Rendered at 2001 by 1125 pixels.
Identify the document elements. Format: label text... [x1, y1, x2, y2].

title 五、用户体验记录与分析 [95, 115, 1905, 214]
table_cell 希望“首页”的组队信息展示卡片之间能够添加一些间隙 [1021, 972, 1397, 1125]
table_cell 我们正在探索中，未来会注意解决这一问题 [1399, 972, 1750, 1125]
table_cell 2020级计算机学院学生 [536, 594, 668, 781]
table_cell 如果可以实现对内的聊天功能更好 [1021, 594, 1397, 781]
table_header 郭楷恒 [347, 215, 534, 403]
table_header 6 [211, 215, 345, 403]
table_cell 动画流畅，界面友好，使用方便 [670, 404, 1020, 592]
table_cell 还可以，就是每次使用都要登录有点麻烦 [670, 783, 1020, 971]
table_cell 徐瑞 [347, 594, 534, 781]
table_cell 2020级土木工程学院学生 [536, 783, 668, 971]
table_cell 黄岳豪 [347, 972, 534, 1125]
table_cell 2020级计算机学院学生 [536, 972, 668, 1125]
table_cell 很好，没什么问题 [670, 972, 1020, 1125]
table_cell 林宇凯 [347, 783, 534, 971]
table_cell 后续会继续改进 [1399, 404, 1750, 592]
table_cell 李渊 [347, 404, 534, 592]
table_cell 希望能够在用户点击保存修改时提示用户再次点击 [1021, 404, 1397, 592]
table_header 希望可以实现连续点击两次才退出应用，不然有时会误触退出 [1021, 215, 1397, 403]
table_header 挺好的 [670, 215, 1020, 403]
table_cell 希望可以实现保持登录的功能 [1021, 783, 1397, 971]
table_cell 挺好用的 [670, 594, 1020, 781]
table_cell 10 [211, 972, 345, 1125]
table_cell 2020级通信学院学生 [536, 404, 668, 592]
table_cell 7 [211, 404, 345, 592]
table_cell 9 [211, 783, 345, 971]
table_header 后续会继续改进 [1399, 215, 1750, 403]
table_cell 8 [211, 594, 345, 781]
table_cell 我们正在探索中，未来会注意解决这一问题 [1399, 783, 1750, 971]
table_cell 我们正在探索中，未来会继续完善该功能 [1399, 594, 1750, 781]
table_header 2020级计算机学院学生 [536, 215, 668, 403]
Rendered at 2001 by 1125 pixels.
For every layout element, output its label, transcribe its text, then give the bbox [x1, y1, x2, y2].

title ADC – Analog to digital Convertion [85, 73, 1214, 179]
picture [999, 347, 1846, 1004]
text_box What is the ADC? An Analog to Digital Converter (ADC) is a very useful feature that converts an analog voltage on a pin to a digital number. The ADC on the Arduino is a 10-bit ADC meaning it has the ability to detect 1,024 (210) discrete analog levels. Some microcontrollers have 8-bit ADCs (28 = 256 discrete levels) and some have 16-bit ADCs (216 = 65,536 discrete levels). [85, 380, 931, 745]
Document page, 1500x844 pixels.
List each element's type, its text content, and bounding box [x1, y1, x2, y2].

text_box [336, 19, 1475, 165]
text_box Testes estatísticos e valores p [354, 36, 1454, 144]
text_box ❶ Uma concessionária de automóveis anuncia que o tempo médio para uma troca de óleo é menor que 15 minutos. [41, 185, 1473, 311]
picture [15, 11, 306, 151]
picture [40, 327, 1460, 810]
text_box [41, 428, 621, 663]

EXERCISE AIM: From the records above, please extract every line and repeat it exactly.

REPLY TO THE TASK:
Rendered at 2001 by 1125 pixels.
Identify the document elements. Format: label text... [x1, y1, x2, y2].

title 五、用户体验记录与分析 [95, 115, 1905, 214]
table_cell 希望“首页”的组队信息展示卡片之间能够添加一些间隙 [1021, 972, 1397, 1125]
table_cell 我们正在探索中，未来会注意解决这一问题 [1399, 972, 1750, 1125]
table_cell 2020级计算机学院学生 [536, 594, 668, 781]
table_cell 如果可以实现对内的聊天功能更好 [1021, 594, 1397, 781]
table_header 郭楷恒 [347, 215, 534, 403]
table_header 6 [211, 215, 345, 403]
table_cell 动画流畅，界面友好，使用方便 [670, 404, 1020, 592]
table_cell 还可以，就是每次使用都要登录有点麻烦 [670, 783, 1020, 971]
table_cell 徐瑞 [347, 594, 534, 781]
table_cell 2020级土木工程学院学生 [536, 783, 668, 971]
table_cell 黄岳豪 [347, 972, 534, 1125]
table_cell 2020级计算机学院学生 [536, 972, 668, 1125]
table_cell 很好，没什么问题 [670, 972, 1020, 1125]
table_cell 林宇凯 [347, 783, 534, 971]
table_cell 后续会继续改进 [1399, 404, 1750, 592]
table_cell 李渊 [347, 404, 534, 592]
table_cell 希望能够在用户点击保存修改时提示用户再次点击 [1021, 404, 1397, 592]
table_header 希望可以实现连续点击两次才退出应用，不然有时会误触退出 [1021, 215, 1397, 403]
table_header 挺好的 [670, 215, 1020, 403]
table_cell 希望可以实现保持登录的功能 [1021, 783, 1397, 971]
table_cell 挺好用的 [670, 594, 1020, 781]
table_cell 10 [211, 972, 345, 1125]
table_cell 2020级通信学院学生 [536, 404, 668, 592]
table_cell 7 [211, 404, 345, 592]
table_cell 9 [211, 783, 345, 971]
table_header 后续会继续改进 [1399, 215, 1750, 403]
table_cell 8 [211, 594, 345, 781]
table_cell 我们正在探索中，未来会注意解决这一问题 [1399, 783, 1750, 971]
table_cell 我们正在探索中，未来会继续完善该功能 [1399, 594, 1750, 781]
table_header 2020级计算机学院学生 [536, 215, 668, 403]
Rendered at 2001 by 1125 pixels.
For every layout element, output its label, transcribe its text, then give the bbox [x1, y1, x2, y2].

title ADC – Analog to digital Convertion [85, 73, 1214, 179]
picture [999, 347, 1846, 1004]
text_box What is the ADC? An Analog to Digital Converter (ADC) is a very useful feature that converts an analog voltage on a pin to a digital number. The ADC on the Arduino is a 10-bit ADC meaning it has the ability to detect 1,024 (210) discrete analog levels. Some microcontrollers have 8-bit ADCs (28 = 256 discrete levels) and some have 16-bit ADCs (216 = 65,536 discrete levels). [85, 380, 931, 745]
Document page, 1500x844 pixels.
List each element's type, its text content, and bounding box [x1, y1, x2, y2].

text_box [336, 19, 1475, 165]
text_box Testes estatísticos e valores p [354, 36, 1454, 144]
text_box ❶ Uma concessionária de automóveis anuncia que o tempo médio para uma troca de óleo é menor que 15 minutos. [41, 185, 1473, 311]
picture [15, 11, 306, 151]
picture [40, 327, 1460, 810]
text_box [41, 428, 621, 663]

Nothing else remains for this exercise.